→ Things to do
a – Decide whether each statement agrees with the blog excerpt below, answering yes or no and quoting the words from the excerpt that settle it: (i) The writer reports that their running is getting better. (ii) The writer has an exam coming up the day after the October 19 post. (iii) The writer regards being alone as a weakness.
b – Continue the blog excerpt below, picking up right after its last sentence.

→ Passage provided
Whether brief or with a surprising longevity, I'm setting my foundation of confidence.  It will not be a simple project, there's a lot of debris here.  It's like an abandoned outpost, overgrown and isolated.  There's work to be done and I'm set to doing this work.  It's no easy task.  It's just no easy task.

Monday, October 24, 2011

As a Lobsterman's Wife

Today I am whimsical and cheerful.  My running is improving.  I've got plans to take care of some tasks today and will report on that... my mood is better, and I think it was getting away for the weekend.  Oh when the water is blue and the people are new... haha... it's true.  It was like another life for one night.  It never stops.  Gotta keep moving forward.  Making friends is important, but keeping your chin up is more important than worrying about what everyone else is thinking.  So today I am going to be cheerful and see what happens.  Okay, well this post had to the short so I can get to work... but I promise to add more later!  Tchau!

Wednesday, October 19, 2011

Seriously... Whiskey Tango Foxtrot

I also wish my life was more organized.  I have to take care of some things for this TBOLC and I just don't know when I'll have the time... which isn't entirely true, but it's in between socializing that I'll have to do these things.  I'm just frustrated and tired and trying to tolerate idiotic behavior from otherwise decent people.  And I'm trying to learn from and exemplify the maturity to know when to let go of a fight not worth fighting.  It's definitely important to learn to hold a neutral expression while dealing with someone you hold in contempt, and I value that lesson because it's my weakness.

But my strength is in my stupid will to fight, and fight, and keep fighting no matter how impossible the goal seems.  It's in my inability to be close and socialize much with people I cannot truly respect.  When circumstance deems necessary, I can bite the bullet and make it through the evening, but I don't consider it a weakness to be alone when the alternative makes me want to scream.  I know I've been talking a lot about wanting to scream, but I don't mind because I know my limits. I won't break, when worse comes to worse, I'll just shake a little.  Too much is at stake, namely my pride and my reputation.  I've got to have enough humility to maintain that pride, and I've got to hold my tongue to keep a reputation of being only intense as opposed to overly emotional and unreliable.

I know that and while here it has not been a major problem, I know in my heart how my past is not far behind enough yet for me to drop my guard (and probably never will be).  Tomorrow we've got another exam, and I have to study, but not before I get out some venting, and some pointless, meaningless expression to calm my anger and steady my hand.  Sometimes it seems like everything is peachy-keen until the un-f***ing-thinkable just blindsides you and you're reeling in your head while outwardly you just laugh awkwardly and try to think how to deflect such a sucker punch.  Folks open themselves to injury and it's in their insecurity they strike out against everyone.  So much insecurity and posturing makes me tense and defensive.  Whatever.  Just... whatever.

Saved data entries
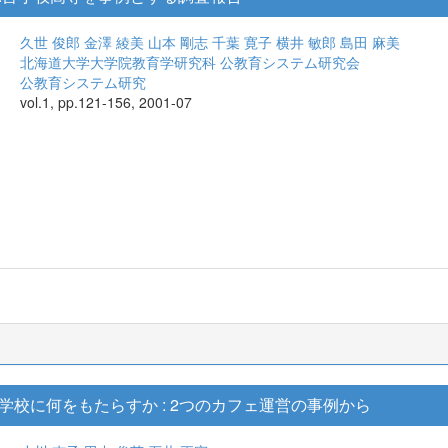
久世 俊郎
金澤 綾美
山本 剛志
千葉 寛子
横井 敏郎
島田 麻美
北海道大学大学院教育学研究科 公教育システム研究会
公教育システム研究
vol.1, pp.121-156, 2001-07
校に何をもたらすか : 2つのカフェ運営の事例から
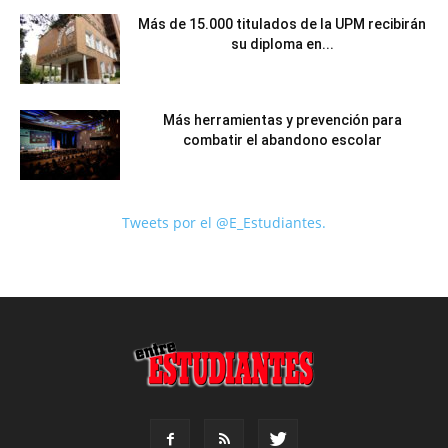
Más de 15.000 titulados de la UPM recibirán
su diploma en...
Más herramientas y prevención para
combatir el abandono escolar
Tweets por el @E_Estudiantes.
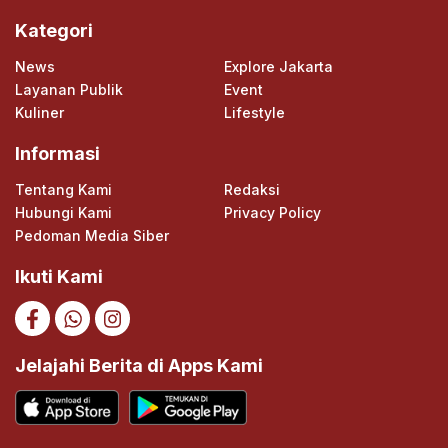
Kategori
News
Explore Jakarta
Layanan Publik
Event
Kuliner
Lifestyle
Informasi
Tentang Kami
Redaksi
Hubungi Kami
Privacy Policy
Pedoman Media Siber
Ikuti Kami
Jelajahi Berita di Apps Kami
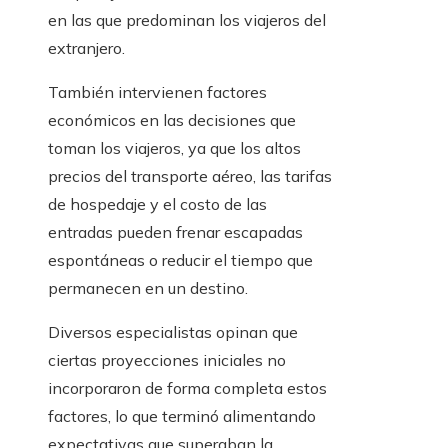
en las que predominan los viajeros del
extranjero.
También intervienen factores
económicos en las decisiones que
toman los viajeros, ya que los altos
precios del transporte aéreo, las tarifas
de hospedaje y el costo de las
entradas pueden frenar escapadas
espontáneas o reducir el tiempo que
permanecen en un destino.
Diversos especialistas opinan que
ciertas proyecciones iniciales no
incorporaron de forma completa estos
factores, lo que terminó alimentando
expectativas que superaban la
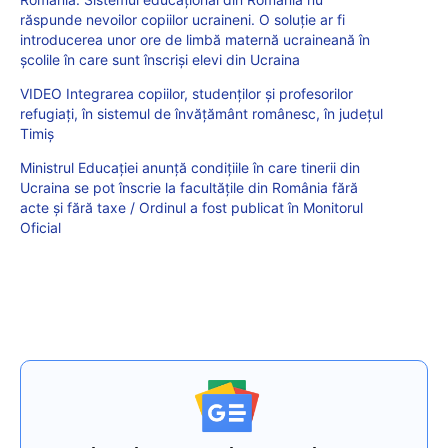
răspunde nevoilor copiilor ucraineni. O soluție ar fi
introducerea unor ore de limbă maternă ucraineană în
școlile în care sunt înscriși elevi din Ucraina
VIDEO Integrarea copiilor, studenților și profesorilor
refugiați, în sistemul de învățământ românesc, în județul
Timiș
Ministrul Educației anunță condițiile în care tinerii din
Ucraina se pot înscrie la facultățile din România fără
acte și fără taxe / Ordinul a fost publicat în Monitorul
Oficial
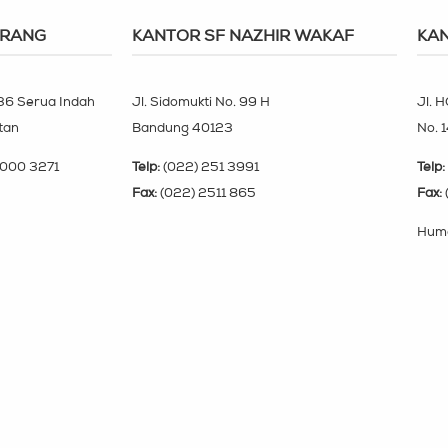
ERANG
KANTOR SF NAZHIR WAKAF
KAN
 36 Serua Indah
Jl. Sidomukti No. 99 H
Jl. H
tan
Bandung 40123
No. 
000 3271
Telp:
(022) 251 3991
Telp:
Fax:
(022) 2511 865
Fax:
Huma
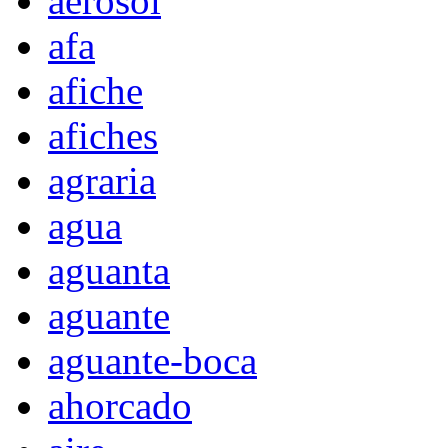
aerosol
afa
afiche
afiches
agraria
agua
aguanta
aguante
aguante-boca
ahorcado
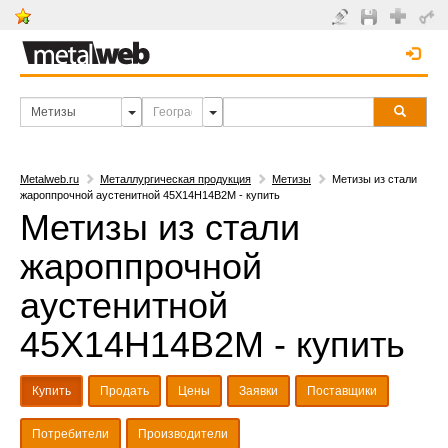
Metalweb.ru
Металлургическая продукция
Метизы
Метизы из стали
жароппрочной аустенитной 45Х14Н14В2М - купить
Метизы из стали
жароппрочной
аустенитной
45Х14Н14В2М - купить
Купить
Продать
Цены
Заявки
Поставщики
Потребители
Производители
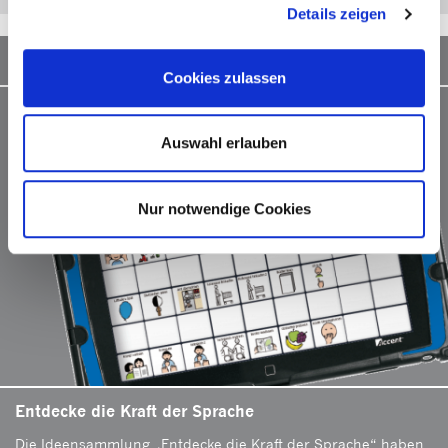
Details zeigen
Materialsammlung
Cookies zulassen
Auswahl erlauben
Nur notwendige Cookies
Entdecke die Kraft der Sprache
Die Ideensammlung „Entdecke die Kraft der Sprache“ haben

→ Expected results
a –
(i) Yes: "My running is improving."
(ii) Yes: "Tomorrow we've got another exam, and I have to study"
(iii) No: "I don't consider it a weakness to be alone when the alternative makes me want to scream."

b –
Sunday, October 16, 2011

Socializing Should be Easier

So today I got to go on a zip line adventure... it was great! A little work out - nothing too strenuous - and a chance to feel a little tough. I want to get into rock climbing also. As there are places to be taught the skill, I could start there and move on once I found a group around my skill level, and it would be motivation to stay in shape and get out every once and a while.



I also got my hiking boots in a package recently and that's also calling me... the weather still isn't bad but even when it starts to get chilly I've got a nice fleece and a good jacket... I'm ready enough and there are people around here who are in better shape than I am. They would be great people to go hiking with!

…which brings me to my next point sometimes I am not a people person. It's just frustrating for me to be around a large group of people a handful of who are loud and obnoxiously so. It doesn't really matter how many of them are loud and obnoxious, it just makes me wonder whose parents didn't teach them volume control when they were younger. And I mean when I am repeating myself three or four times in a row to relay one sentence of a story I start to lose interest in telling the story at all. Except that whoever you're talking to will - after they've loudly shouted over your sentence - look at you with innocent expectancy, as though they really want to hear what you've got to say. And it's not even that important of a story and it doesn't really matter and I don't really feel like talking at all anymore. Then I look like the snippy person in the corner, which isn't my intent and I just want to retreat and get away from the whole situation.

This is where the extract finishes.